[작업 지시 A]:
본문에서 팔로알토 연구원들이 발견한 깃허브 리포지토리에 들어 있었다고 명시된 것을 빠짐없이 적으세요.
[작업 지시 B]:
본문에 따르면 크라우드스트라이크는 100개 이상의 기업에 위장 IT 전문가를 침투시킨 북한 단체를 어떤 이름으로 불렀습니까?
[작업 지시 C]:
북한 IT 인력의 위장취업을 다룬 본문을 마지막 문장 뒤에서부터 이어서 쓰세요.

[본문]:
++++++++

사이버 스파이 활동을 조사하는 과정에서 팔로알토의 연구원들은 가짜 이력서, 면접 질문과 답변, 도난당한 미국 영주권 스캔본, 미국 기업의 IT 채용 공고 사본 등이 포함된 깃허브(GitHub) 리포지토리를 발견했다. 팔로알토 측은 “이 파일의 이력서에는 광범위한 미국 기업과 프리랜서 구인 시장이 포함되어 있었다”라고 밝혔다.
구글이 소유한 위협 인텔리전스 회사인 맨디언트도 작년 “수천 명의 북한 출신 고도로 숙련된 IT 인력이 일자리를 찾고 있다"라고 보고했다. 맨디언트는 “이 인력들은 전 세계 고객사로부터 프리랜서 계약을 맺고 ... 주로 합법적인 IT 업무를 수행하지만, 북한의 악의적인 사이버 침입을 위해 접근 권한을 오용하고 있다”라고 설명했다.
워너크라이 개발과 8,100만 달러 규모의 방글라데시 은행 공격에 연루된 악명 높은 북한 사이버 스파이 박진혁의 사례도 있다. 그가 사용한 이메일 주소가 구직 사이트에 올라온 사실이 추후 확인됐다. 맨디언트는 “소니 공격(2014년)과 체포 영장 발부 사이의 기간에 구직자 플랫폼에서 박진혁이 [다른 북한의] IT 종사자들과 함께 관찰됐다”라고 밝혔다.
최근 크라우드스트라이크는 '페이머스 천리마'라는 이름의 북한 단체가 100개 이상의 기업에 위장 IT 전문가를 침투시켰다고 보고한 바 있다. 주로 미국의 항공우주, 방위, 소매, 기술 조직을 공격 대상으로 삼은 이 북한 기반 그룹의 가짜 직원들은 일자리를 유지할 정도의 성과를 내는 한편, 합법적인 원격 모니터링 및 관리(RMM) 도구를 설치하여 수많은 IP 주소가 피해자의 시스템에 연결되도록 하고 데이터 탈취를 시도했다.
까다로운 탐지
'잠재적 위장취업자'들은 흔히 챗봇을 사용해 이력서를 맞춤화하고, 나아가 AI가 만든 딥페이크를 활용하여 실제 사람으로 위장한다.

++++++++

[제공 자료]:
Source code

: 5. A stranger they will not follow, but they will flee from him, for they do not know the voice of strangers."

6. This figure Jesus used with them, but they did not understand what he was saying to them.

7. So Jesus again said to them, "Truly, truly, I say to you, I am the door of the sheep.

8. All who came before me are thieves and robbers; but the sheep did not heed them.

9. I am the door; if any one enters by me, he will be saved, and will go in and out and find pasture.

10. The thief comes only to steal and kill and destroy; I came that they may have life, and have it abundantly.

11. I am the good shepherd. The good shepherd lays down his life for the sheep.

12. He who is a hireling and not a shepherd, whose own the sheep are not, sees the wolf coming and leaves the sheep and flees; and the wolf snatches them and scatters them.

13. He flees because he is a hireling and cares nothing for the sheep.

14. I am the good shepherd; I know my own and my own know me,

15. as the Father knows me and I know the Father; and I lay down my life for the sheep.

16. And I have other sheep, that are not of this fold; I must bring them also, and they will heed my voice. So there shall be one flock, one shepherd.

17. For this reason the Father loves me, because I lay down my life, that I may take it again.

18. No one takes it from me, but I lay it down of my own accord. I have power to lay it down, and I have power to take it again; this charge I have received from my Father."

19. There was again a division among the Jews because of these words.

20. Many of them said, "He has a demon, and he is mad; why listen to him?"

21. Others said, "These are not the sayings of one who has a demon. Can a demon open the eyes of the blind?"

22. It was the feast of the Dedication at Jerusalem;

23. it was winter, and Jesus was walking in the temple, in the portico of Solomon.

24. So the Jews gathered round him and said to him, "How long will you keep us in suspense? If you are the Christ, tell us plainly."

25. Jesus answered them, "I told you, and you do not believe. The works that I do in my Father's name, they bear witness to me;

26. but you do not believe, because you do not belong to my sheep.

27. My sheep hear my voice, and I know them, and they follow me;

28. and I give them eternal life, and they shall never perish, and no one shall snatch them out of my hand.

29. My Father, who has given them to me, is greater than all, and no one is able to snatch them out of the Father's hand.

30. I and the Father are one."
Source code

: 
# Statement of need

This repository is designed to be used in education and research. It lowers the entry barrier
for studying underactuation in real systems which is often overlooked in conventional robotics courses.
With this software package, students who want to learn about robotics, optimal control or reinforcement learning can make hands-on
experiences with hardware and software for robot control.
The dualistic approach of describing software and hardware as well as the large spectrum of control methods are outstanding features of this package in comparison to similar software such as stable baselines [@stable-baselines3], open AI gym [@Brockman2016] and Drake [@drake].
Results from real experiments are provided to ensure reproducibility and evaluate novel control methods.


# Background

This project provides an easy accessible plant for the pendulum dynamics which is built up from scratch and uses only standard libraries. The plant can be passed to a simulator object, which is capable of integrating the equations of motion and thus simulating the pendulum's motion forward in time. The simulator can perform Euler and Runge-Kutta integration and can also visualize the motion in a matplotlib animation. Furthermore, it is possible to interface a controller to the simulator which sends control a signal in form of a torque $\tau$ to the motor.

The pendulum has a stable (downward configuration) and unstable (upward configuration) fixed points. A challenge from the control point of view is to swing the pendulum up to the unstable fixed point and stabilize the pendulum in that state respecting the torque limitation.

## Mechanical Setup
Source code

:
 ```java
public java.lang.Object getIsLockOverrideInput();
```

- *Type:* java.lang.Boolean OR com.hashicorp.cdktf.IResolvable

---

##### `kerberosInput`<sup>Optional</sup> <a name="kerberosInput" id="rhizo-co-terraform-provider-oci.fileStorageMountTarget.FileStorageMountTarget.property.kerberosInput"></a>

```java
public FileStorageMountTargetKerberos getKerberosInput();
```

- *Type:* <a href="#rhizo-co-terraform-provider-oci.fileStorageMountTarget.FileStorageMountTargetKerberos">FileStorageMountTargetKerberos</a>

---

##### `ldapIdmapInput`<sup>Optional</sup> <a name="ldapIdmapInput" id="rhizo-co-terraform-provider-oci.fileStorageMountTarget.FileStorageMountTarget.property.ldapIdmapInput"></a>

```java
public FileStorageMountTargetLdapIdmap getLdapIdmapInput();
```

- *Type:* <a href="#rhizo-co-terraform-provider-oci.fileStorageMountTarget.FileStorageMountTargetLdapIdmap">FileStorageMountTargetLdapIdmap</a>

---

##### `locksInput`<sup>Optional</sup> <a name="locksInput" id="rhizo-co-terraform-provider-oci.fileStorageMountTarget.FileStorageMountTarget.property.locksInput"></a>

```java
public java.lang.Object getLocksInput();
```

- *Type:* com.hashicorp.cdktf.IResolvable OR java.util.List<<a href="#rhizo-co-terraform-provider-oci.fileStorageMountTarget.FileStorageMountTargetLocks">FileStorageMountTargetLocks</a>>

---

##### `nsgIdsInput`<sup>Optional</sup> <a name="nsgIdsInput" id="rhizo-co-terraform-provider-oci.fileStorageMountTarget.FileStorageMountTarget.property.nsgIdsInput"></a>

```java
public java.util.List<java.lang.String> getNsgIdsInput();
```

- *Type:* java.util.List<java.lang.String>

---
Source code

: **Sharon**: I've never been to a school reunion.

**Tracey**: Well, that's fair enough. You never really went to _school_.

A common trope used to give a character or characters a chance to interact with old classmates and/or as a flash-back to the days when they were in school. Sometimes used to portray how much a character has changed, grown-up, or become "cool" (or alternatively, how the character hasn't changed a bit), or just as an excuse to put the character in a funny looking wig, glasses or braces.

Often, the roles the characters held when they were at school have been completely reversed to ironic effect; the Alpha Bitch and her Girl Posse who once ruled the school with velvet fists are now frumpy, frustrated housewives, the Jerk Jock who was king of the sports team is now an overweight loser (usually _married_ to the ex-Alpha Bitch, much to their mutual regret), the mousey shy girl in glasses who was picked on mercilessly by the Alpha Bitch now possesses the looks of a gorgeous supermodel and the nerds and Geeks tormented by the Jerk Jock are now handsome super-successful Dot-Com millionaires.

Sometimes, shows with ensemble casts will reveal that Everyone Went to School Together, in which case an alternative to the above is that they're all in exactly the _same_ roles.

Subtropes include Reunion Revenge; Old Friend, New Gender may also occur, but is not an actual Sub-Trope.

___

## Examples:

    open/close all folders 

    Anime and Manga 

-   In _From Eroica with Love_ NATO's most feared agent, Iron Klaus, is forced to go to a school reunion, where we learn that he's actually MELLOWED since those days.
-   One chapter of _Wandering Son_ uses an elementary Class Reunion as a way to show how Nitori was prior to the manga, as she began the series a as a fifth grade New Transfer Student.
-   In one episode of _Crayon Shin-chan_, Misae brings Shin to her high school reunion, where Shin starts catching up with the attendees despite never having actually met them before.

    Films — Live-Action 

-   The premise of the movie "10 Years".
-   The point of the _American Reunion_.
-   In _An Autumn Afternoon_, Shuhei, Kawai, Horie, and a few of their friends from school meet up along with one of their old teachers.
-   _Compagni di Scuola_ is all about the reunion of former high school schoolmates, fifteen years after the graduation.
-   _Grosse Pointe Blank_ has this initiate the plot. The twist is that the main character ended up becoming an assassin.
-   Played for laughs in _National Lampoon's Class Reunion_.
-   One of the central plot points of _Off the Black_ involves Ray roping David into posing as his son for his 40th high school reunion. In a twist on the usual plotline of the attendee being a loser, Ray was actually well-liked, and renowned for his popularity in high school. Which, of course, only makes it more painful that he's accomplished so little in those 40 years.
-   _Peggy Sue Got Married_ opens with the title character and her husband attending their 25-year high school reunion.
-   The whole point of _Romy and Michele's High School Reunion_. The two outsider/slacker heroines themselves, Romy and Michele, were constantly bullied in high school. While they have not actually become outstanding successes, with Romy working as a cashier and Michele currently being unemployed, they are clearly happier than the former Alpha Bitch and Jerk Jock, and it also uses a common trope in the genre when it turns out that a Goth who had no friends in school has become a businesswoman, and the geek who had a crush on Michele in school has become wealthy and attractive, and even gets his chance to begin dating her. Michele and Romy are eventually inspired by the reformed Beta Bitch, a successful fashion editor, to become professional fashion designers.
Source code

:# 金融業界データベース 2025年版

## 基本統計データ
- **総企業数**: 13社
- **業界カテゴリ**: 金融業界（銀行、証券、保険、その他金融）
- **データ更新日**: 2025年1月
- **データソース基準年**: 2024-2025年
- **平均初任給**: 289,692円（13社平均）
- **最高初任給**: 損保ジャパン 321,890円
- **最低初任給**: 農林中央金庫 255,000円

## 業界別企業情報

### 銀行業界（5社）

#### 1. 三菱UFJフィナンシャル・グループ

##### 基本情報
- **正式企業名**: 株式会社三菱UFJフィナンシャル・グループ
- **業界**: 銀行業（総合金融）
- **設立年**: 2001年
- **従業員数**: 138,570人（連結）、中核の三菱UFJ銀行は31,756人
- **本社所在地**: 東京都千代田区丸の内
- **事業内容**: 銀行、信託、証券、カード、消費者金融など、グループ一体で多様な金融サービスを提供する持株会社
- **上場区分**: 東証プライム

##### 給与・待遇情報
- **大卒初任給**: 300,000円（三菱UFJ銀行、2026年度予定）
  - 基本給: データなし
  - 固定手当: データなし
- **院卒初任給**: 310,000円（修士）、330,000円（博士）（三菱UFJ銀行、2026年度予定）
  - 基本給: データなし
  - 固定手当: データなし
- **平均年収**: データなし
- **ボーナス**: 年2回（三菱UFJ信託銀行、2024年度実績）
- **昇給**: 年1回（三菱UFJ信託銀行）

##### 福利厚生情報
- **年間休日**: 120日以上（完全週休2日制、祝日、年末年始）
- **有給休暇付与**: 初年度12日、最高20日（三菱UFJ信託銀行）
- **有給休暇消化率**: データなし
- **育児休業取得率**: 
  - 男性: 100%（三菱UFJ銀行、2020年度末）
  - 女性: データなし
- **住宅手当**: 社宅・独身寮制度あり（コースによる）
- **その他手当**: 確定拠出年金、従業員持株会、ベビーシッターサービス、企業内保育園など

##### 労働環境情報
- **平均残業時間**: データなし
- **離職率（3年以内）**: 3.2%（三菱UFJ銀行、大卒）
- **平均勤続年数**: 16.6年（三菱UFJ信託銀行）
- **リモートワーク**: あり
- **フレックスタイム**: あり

++++++++

[응답 A]:
가짜 이력서, 면접 질문과 답변, 도난당한 미국 영주권 스캔본, 미국 기업의 IT 채용 공고 사본

[응답 B]:
'페이머스 천리마'

[응답 C]:
미 공군 정보 분석가 출신으로 현재 시스딕의 사이버 보안 전략가로 일하고 있는 크리스탈 모린은 CSO온라인에 북한이 주로 미국 정부 기관, 방위 계약업체, IT 인력을 고용하는 기술 기업을 표적으로 삼고 있다고 전했다. 그는 “유럽과 다른 서방 국가에 있는 기업들도 위험에 처해 있다. 북한 IT 노동자들은 국가 무기 프로그램 자금 조달을 위한 재정적 이유나 사이버 스파이 활동을 위해 일자리를 구하고 있다”라고 말했다.
모린은 이어 “어떤 경우에는 기술 회사에 취직하여 지적 재산을 훔쳐서 자신들만의 모조 기술을 만드는 데 사용하기도 한다”라며, “이들은 소프트웨어 개발 분야에서 실제 기술을 가진 사람들로, 적발이 쉽지는 않다"라고 덧붙였다.
블랙버드닷에이아이의 공동 설립자이자 CTO 나우샤드 우즈자만은 CSO온라인에 실시간으로 동영상을 딥페이크하는 기술이 “아직은 없다”면서도 기술의 발전으로 인해 위조 지원자들이 활동이 편해지고 있다고 진단했다. 그는 “누군가가 다른 사람으로 위장할 수 있는 스냅챗 필터 같은 것을 그려볼 수 있겠다. 그러나 이러한 기술이 조만간 개발되더라도 영상에 흔적이 남을 가능성이 높다”라고 말했다.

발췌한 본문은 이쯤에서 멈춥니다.